CONSEGNA: Scrivi il seguito della sentenza sul rigetto della domanda di cittadinanza italiana, cominciando subito dopo l'ultima riga riportata.

Pubblicato il 07/06/2024

N. 11595/2024 REG.PROV.COLL.

N. 02754/2019 REG.RIC.

REPUBBLICA ITALIANA

IN NOME DEL POPOLO ITALIANO

Il Tribunale Amministrativo Regionale per il Lazio

(Sezione Quinta Stralcio)

ha pronunciato la presente

SENTENZA

sul ricorso numero di registro generale 2754 del 2019, proposto da -OMISSIS-, rappresentato e difeso dall'avvocato E P V, con domicilio digitale come da PEC da Registri di Giustizia e domicilio eletto presso il suo studio in Roma, via Lorenzo il Magnifico, n. 42;

contro

Ministero dell'Interno, in persona del legale rappresentante pro tempore , rappresentato e difeso dall'Avvocatura Generale dello Stato, presso cui domicilia ex lege in Roma, via dei Portoghesi, n. 12;

per l'annullamento

del provvedimento del Ministero dell'Interno K-OMISSIS- di respingimento dell'istanza di cittadinanza italiana, presentata dal sig. -OMISSIS-, in data 28/01/2014, ai sensi dell'art. 9, co. 1, lett. f), della legge 91/1992.

DATI ESTRATTI:
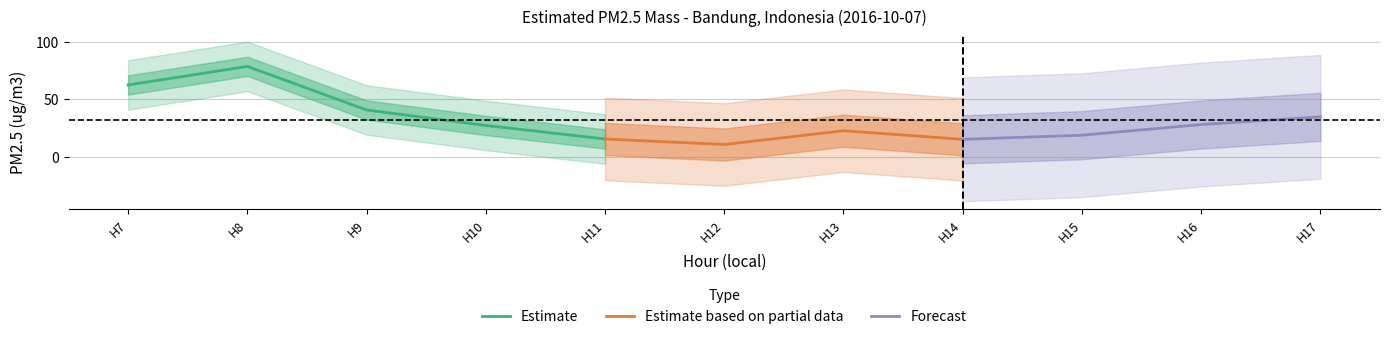

The value at 9 is 40.6. True or false?

True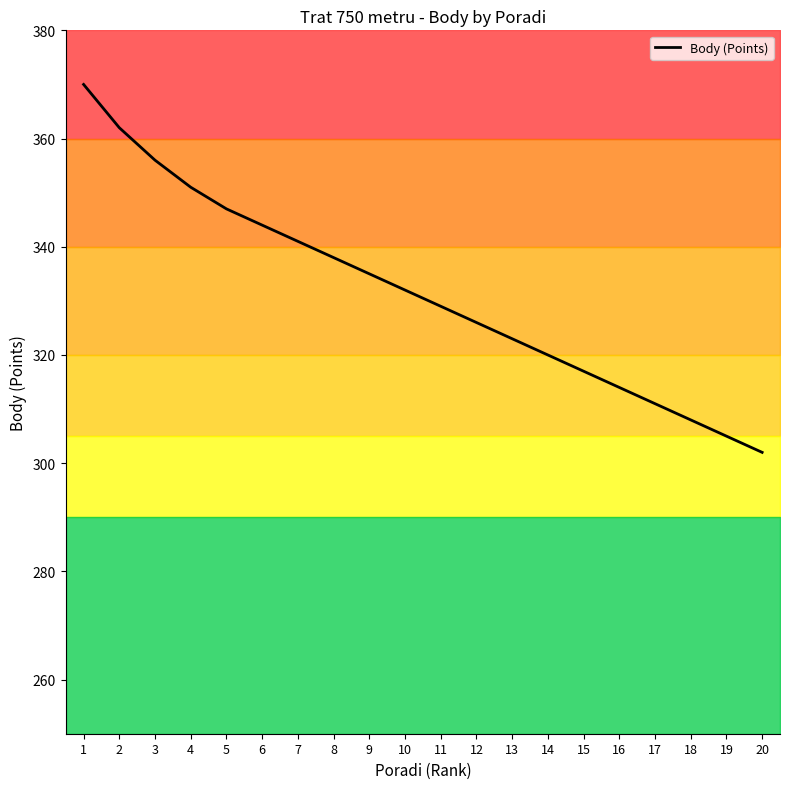

Reading right to left, list all the values displayed in this chart.

302	305	308	311	314	317	320	323	326	329	332	335	338	341	344	347	351	356	362	370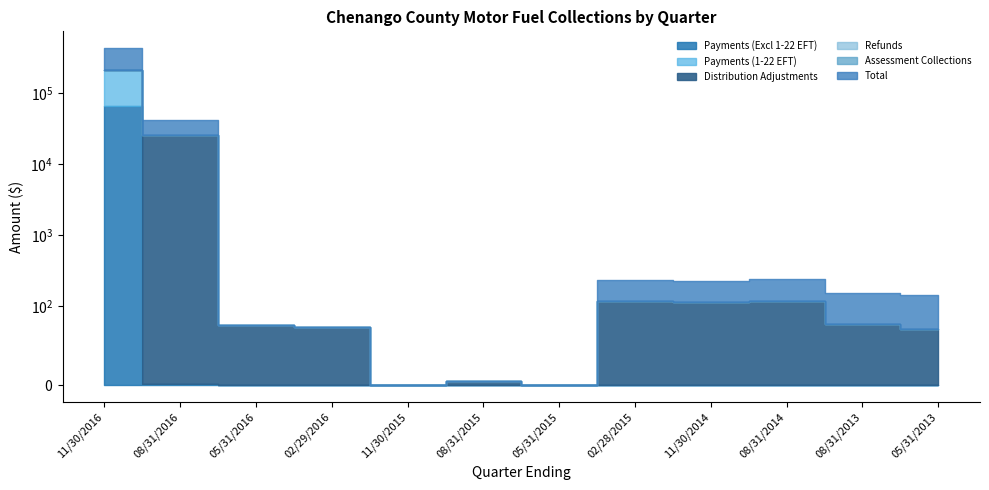

What is the label of the 6th point from the left?

08/31/2015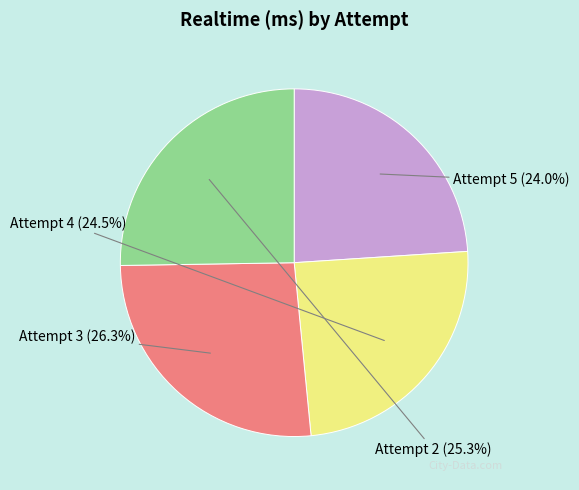

Is there any slice that represents more than half of the pie?

No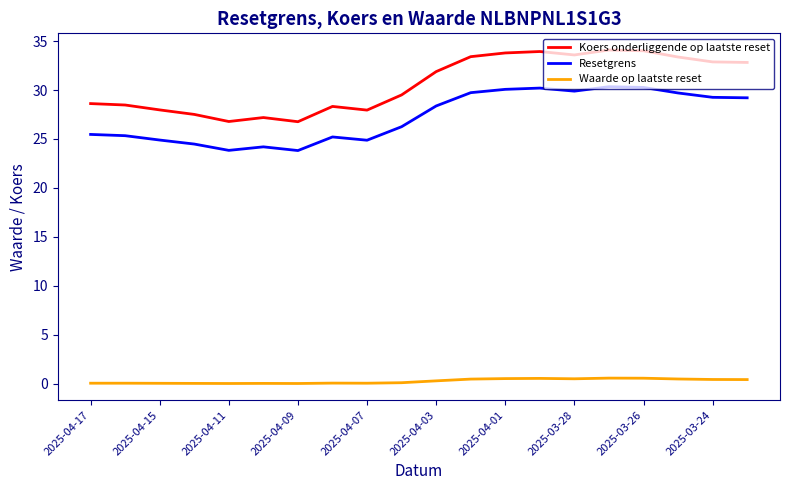

True or false: Resetgrens and Koers onderliggende op laatste reset cross at least once.

False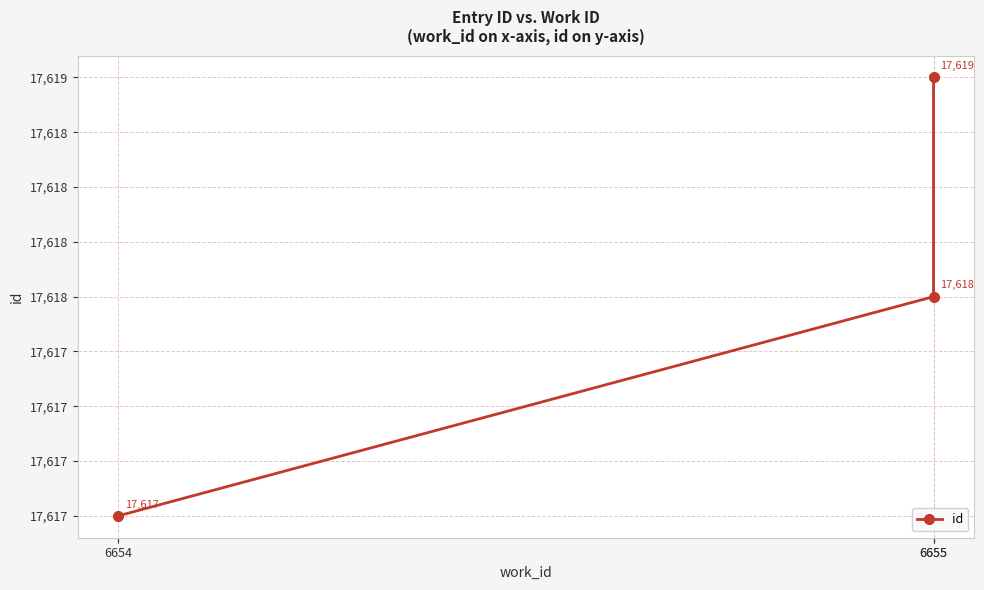

What is the change in value from 6655 to 6655?

+1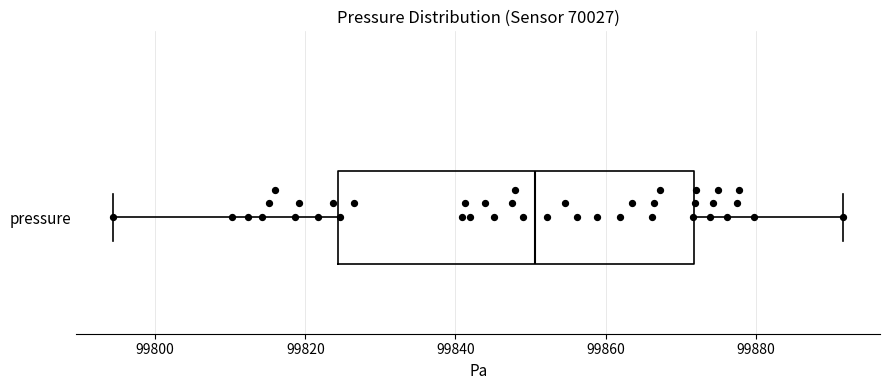

Where is the left edge of the box for pressure on the x-axis? The values are not printed on the chart, so give them approximately, as read against the axis.

99824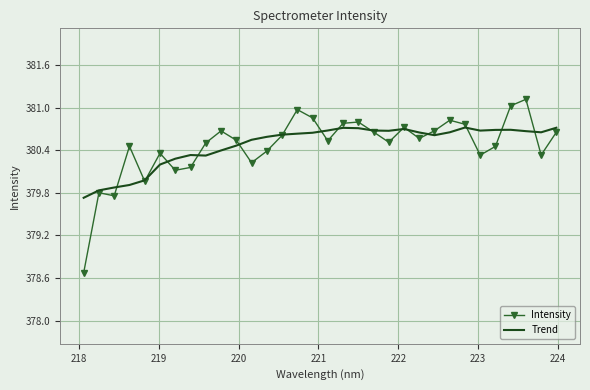

What is the smallest value displayed?

378.7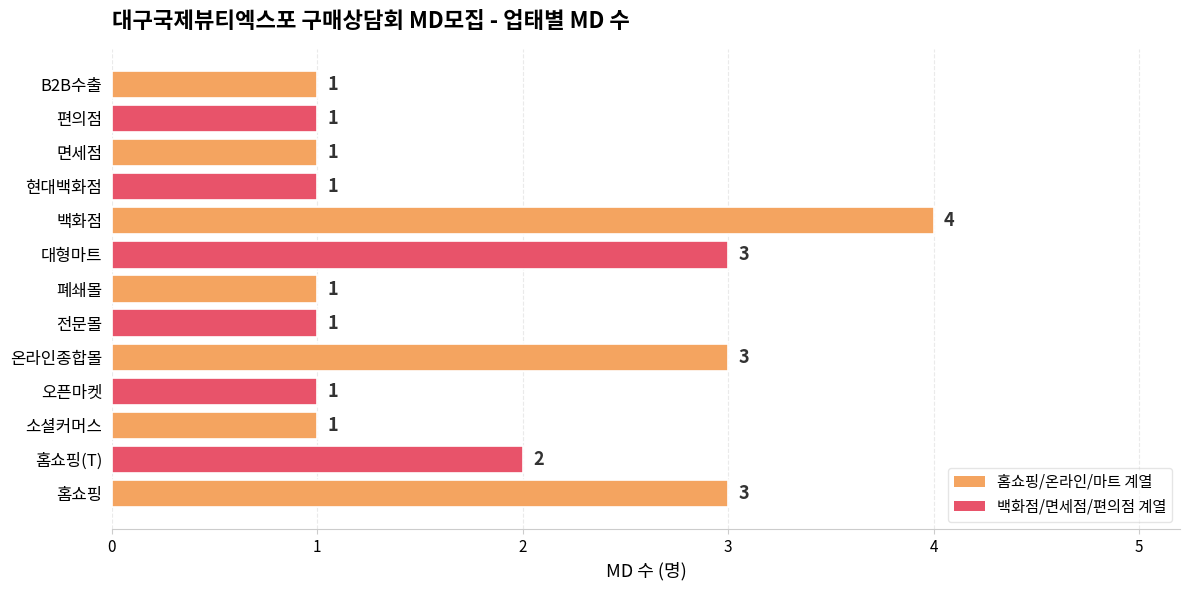

At which category does the chart reach its peak across all series?

백화점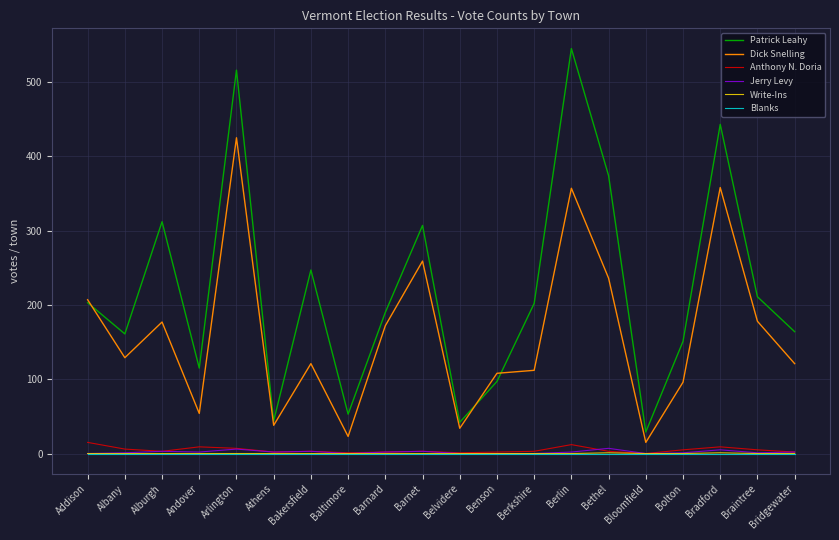

Which series has the widest spread of values?

Patrick Leahy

ESERCIZIO SVOLTO:
Visti il ricorso e i relativi allegati;

Visto l'atto di costituzione in giudizio del Ministero dell'Interno;

Visti tutti gli atti della causa;

Visto l'art. 87, comma 4-bis, cod.proc.amm.;

Relatore all'udienza straordinaria di smaltimento dell'arretrato del giorno 31 maggio 2024 la dott.ssa S S e uditi per le parti i difensori come specificato nel verbale;

Ritenuto e considerato in fatto e diritto quanto segue.


FATTO e DIRITTO

1. In data 28.01.2014 il ricorrente ha presentato istanza di concessione della cittadinanza italiana ai sensi dell’art. 9 comma 1, lettera f, della legge 5 febbraio 1992, n. 91, presso la Prefettura di Padova.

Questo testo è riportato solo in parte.